If you are a new grad, you’ve probably heard the message, whether internally from your own voice in your head or externally from product marketers: “Do you really even know what you’re doing?”

It’s a valid question.

Do any of us know what we’re doing?

What does it mean to know what you’re doing?

Does it mean having all the answers?

Does it mean being right?

Who gets to define what’s right?

Is it ok to question an expert?

Is it ok to think differently?

Is it ok to think for yourself?

Is it ok for people to respectfully disagree?

If something works for one patient, but not for another, does that invalidate the first patient’s experience?

If one clinician with 30 years of experience says X and another clinician with 30 years of experience says Y, is one of them right and one of them wrong?

Can two different thoughts be valid and contradictory at the same time?

Do paradoxes exist?

If one study validates an intervention, but another study can’t conclusively support it, which study is the most true?

These are all questions that ultimately, throughout your career, will tie back to the definition of the scope and truth of your clinical practice.

The unknown is a scary thing.
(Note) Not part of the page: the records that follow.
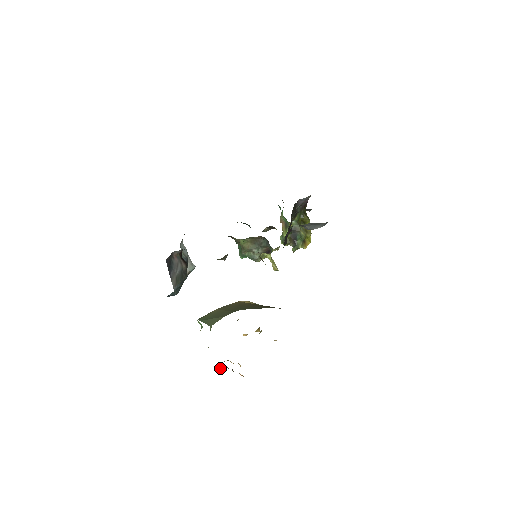
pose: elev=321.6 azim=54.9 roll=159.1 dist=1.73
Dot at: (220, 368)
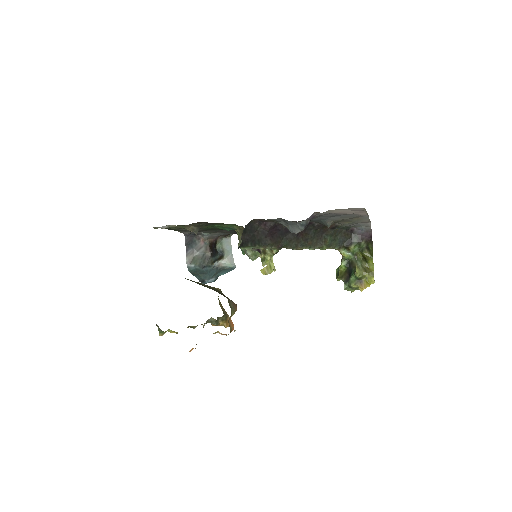
Dot at: (159, 329)
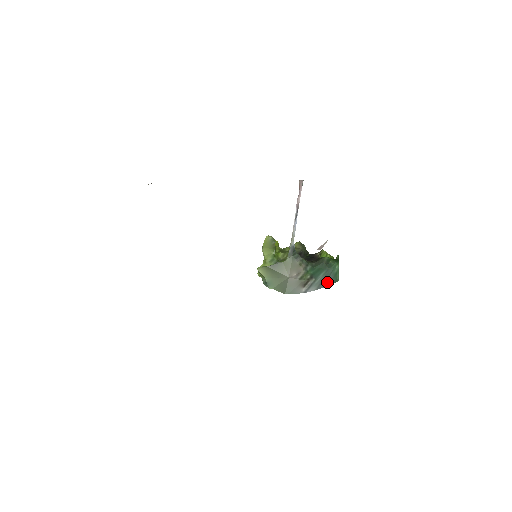
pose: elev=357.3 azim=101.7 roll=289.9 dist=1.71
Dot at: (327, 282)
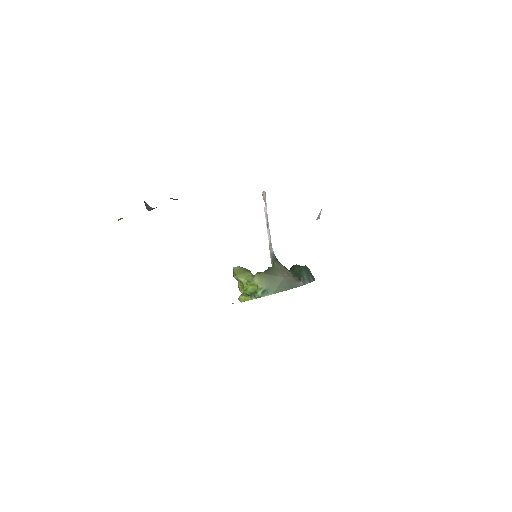
Dot at: (311, 278)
It feels dark and deep and an easy place in which to get lost. The fear of incompetency is equally as scary. We certainly don’t want to feel like we are failing our patients. It’s a horrifying thought that people come to us for answers and we might not have the best one for them in that moment in time.

But if I can impart to you this one truth, it will not seem so scary:

This feeling you have- of questioning your judgment- this is the most powerful tool you have to carry you through your career. The moment that you lose this is the moment you lose your curiosity, your openness, and your passion and drive to learn and grow and build that clinical intuition. Never let the fear of failure or fear of being “wrong” destroy your ability to question and learn and grow. Never let your fear of not being enough be something that tears down other clinicians in the ever-growing battle of who is right and who is wrong.
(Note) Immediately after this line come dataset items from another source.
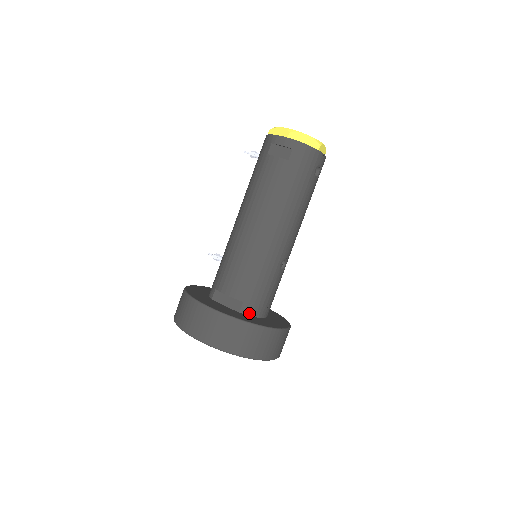
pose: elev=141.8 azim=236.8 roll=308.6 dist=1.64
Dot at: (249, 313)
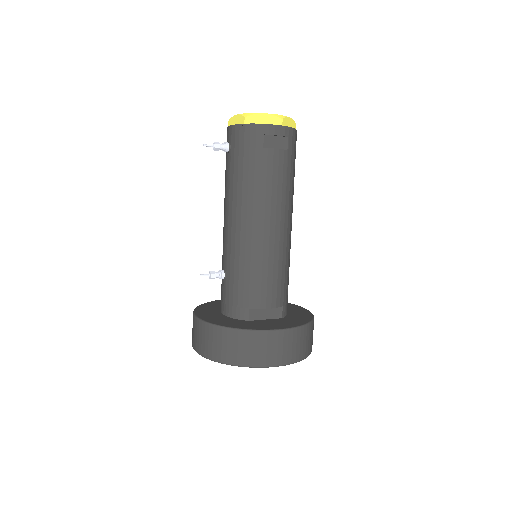
Dot at: (286, 313)
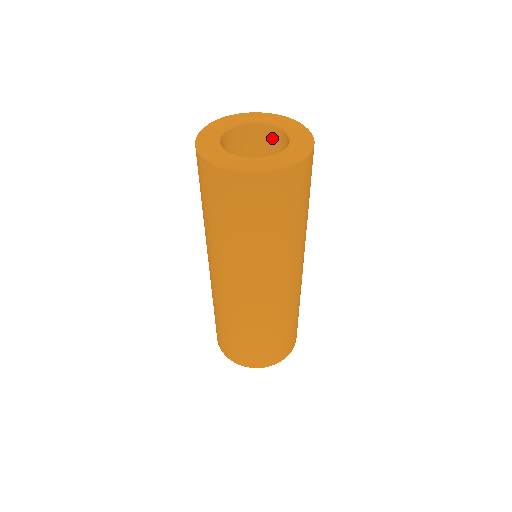
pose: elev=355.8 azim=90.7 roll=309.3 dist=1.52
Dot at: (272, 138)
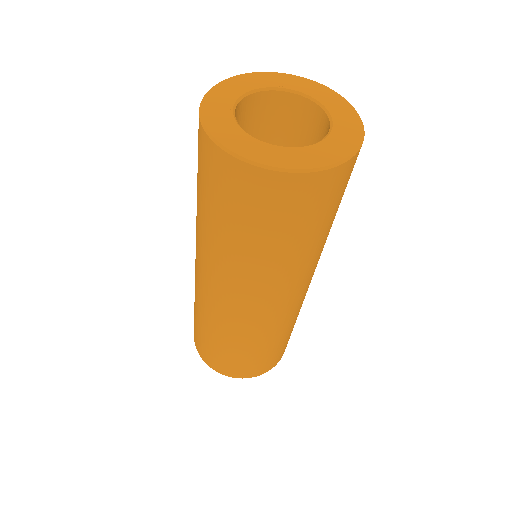
Dot at: (301, 113)
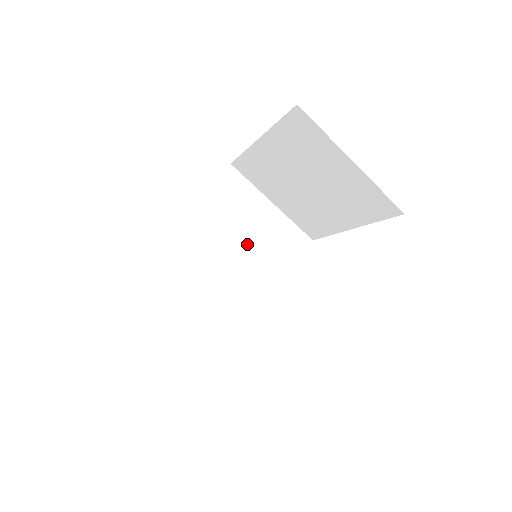
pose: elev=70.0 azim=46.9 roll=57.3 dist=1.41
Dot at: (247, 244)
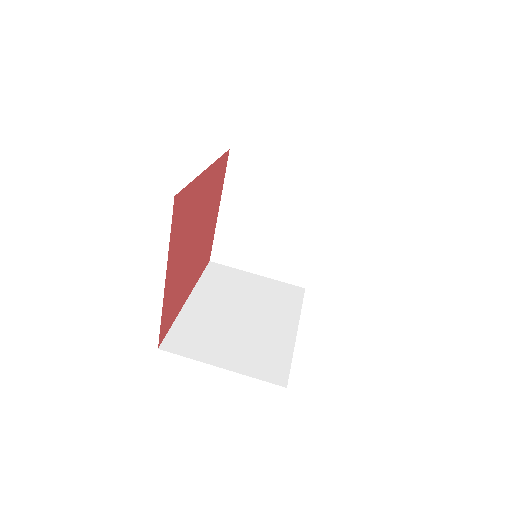
Dot at: (251, 301)
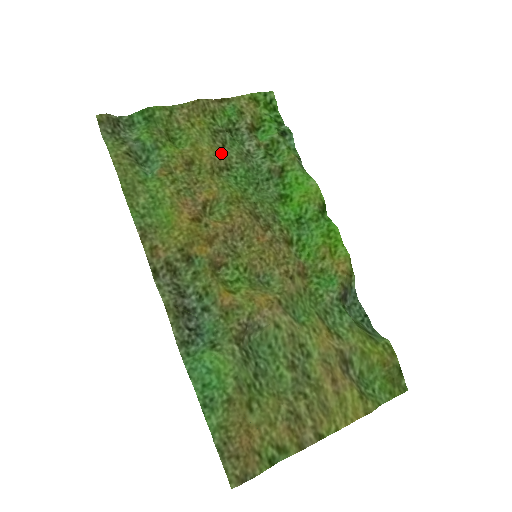
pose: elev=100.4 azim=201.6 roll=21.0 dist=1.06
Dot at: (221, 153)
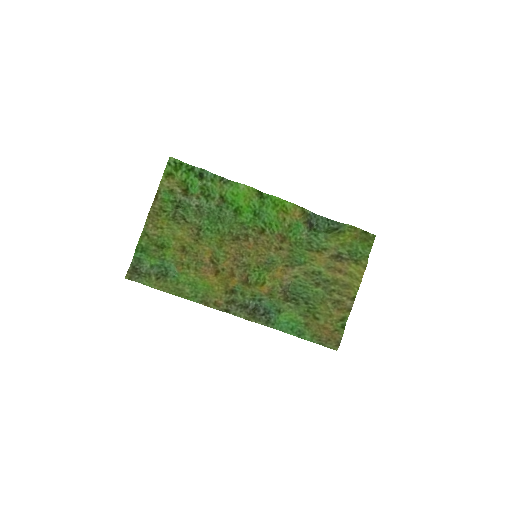
Dot at: (189, 226)
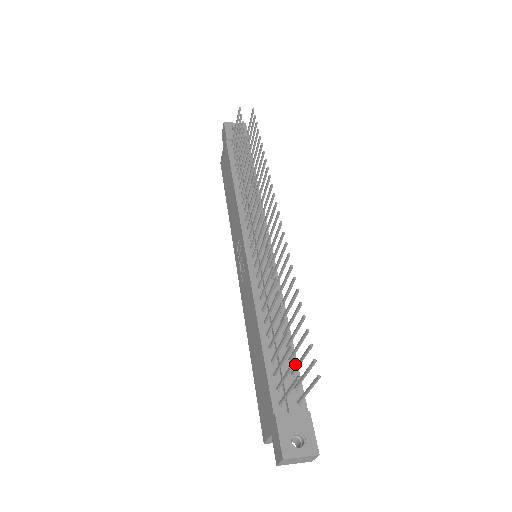
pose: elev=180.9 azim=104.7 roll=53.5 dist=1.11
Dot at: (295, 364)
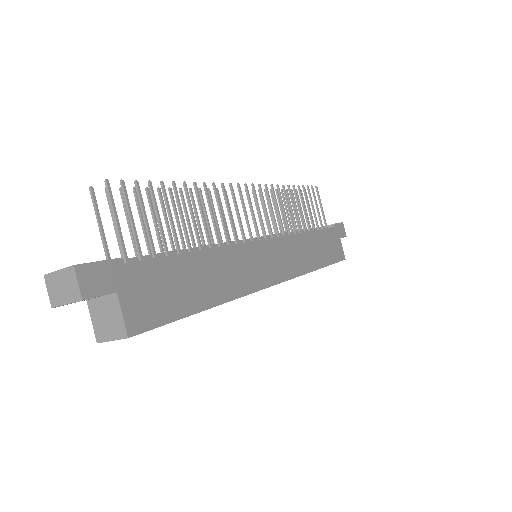
Dot at: (168, 256)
My hope for you is that you are always questioning, always learning, always seeking out a variety of perspectives and thoughts and research. I hope that you never lose sight of the fact that there are no black and white answers, no one-size-fits-all solutions. You have chosen a career that is incredibly diverse, both in scope of practice and in patient wants and needs. You will never be bored. Sometimes you will get it right, and sometimes you will miss the mark. This is the world. This is life. We learn, we grow, we are transformed.

You and your curiosity will accomplish great things in your career. You’ve got this.